[THE TASK]: Every entry that follows needs to be repeated exactly.

Collection entries
____________________
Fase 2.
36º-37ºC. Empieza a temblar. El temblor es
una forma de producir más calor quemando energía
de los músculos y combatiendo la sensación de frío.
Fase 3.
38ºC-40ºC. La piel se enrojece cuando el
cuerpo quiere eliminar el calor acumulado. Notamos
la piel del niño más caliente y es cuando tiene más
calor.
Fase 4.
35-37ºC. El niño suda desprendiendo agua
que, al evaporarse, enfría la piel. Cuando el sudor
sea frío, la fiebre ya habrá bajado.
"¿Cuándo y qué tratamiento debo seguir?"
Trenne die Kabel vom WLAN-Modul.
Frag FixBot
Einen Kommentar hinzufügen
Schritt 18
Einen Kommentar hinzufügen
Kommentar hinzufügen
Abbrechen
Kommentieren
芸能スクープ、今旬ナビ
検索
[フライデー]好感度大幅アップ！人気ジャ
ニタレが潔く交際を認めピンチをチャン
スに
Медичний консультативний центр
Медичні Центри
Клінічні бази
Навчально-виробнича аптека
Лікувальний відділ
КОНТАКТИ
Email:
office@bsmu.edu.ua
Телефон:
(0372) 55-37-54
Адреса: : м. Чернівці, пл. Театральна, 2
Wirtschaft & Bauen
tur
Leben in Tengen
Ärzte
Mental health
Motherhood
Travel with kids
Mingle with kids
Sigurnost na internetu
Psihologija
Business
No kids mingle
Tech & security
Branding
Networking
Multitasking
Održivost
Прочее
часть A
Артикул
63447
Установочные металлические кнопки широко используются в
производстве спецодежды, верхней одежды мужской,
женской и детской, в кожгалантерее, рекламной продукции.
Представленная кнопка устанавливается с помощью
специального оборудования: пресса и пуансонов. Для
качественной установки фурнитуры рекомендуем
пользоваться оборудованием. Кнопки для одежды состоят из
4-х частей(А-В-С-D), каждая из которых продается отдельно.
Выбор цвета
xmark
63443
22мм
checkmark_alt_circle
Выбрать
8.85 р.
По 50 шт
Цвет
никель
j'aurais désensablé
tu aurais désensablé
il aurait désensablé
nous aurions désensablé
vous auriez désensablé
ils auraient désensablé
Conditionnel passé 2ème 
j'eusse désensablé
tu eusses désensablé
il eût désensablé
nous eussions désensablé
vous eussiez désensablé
____________________
[ANSWER SECTION]:
Fase 2.
36º-37ºC. Empieza a temblar. El temblor es
una forma de producir más calor quemando energía
de los músculos y combatiendo la sensación de frío.
Fase 3.
38ºC-40ºC. La piel se enrojece cuando el
cuerpo quiere eliminar el calor acumulado. Notamos
la piel del niño más caliente y es cuando tiene más
calor.
Fase 4.
35-37ºC. El niño suda desprendiendo agua
que, al evaporarse, enfría la piel. Cuando el sudor
sea frío, la fiebre ya habrá bajado.
"¿Cuándo y qué tratamiento debo seguir?"
Trenne die Kabel vom WLAN-Modul.
Frag FixBot
Einen Kommentar hinzufügen
Schritt 18
Einen Kommentar hinzufügen
Kommentar hinzufügen
Abbrechen
Kommentieren
芸能スクープ、今旬ナビ
検索
[フライデー]好感度大幅アップ！人気ジャ
ニタレが潔く交際を認めピンチをチャン
スに
Медичний консультативний центр
Медичні Центри
Клінічні бази
Навчально-виробнича аптека
Лікувальний відділ
КОНТАКТИ
Email:
office@bsmu.edu.ua
Телефон:
(0372) 55-37-54
Адреса: : м. Чернівці, пл. Театральна, 2
Wirtschaft & Bauen
tur
Leben in Tengen
Ärzte
Mental health
Motherhood
Travel with kids
Mingle with kids
Sigurnost na internetu
Psihologija
Business
No kids mingle
Tech & security
Branding
Networking
Multitasking
Održivost
Прочее
часть A
Артикул
63447
Установочные металлические кнопки широко используются в
производстве спецодежды, верхней одежды мужской,
женской и детской, в кожгалантерее, рекламной продукции.
Представленная кнопка устанавливается с помощью
специального оборудования: пресса и пуансонов. Для
качественной установки фурнитуры рекомендуем
пользоваться оборудованием. Кнопки для одежды состоят из
4-х частей(А-В-С-D), каждая из которых продается отдельно.
Выбор цвета
xmark
63443
22мм
checkmark_alt_circle
Выбрать
8.85 р.
По 50 шт
Цвет
никель
j'aurais désensablé
tu aurais désensablé
il aurait désensablé
nous aurions désensablé
vous auriez désensablé
ils auraient désensablé
Conditionnel passé 2ème 
j'eusse désensablé
tu eusses désensablé
il eût désensablé
nous eussions désensablé
vous eussiez désensablé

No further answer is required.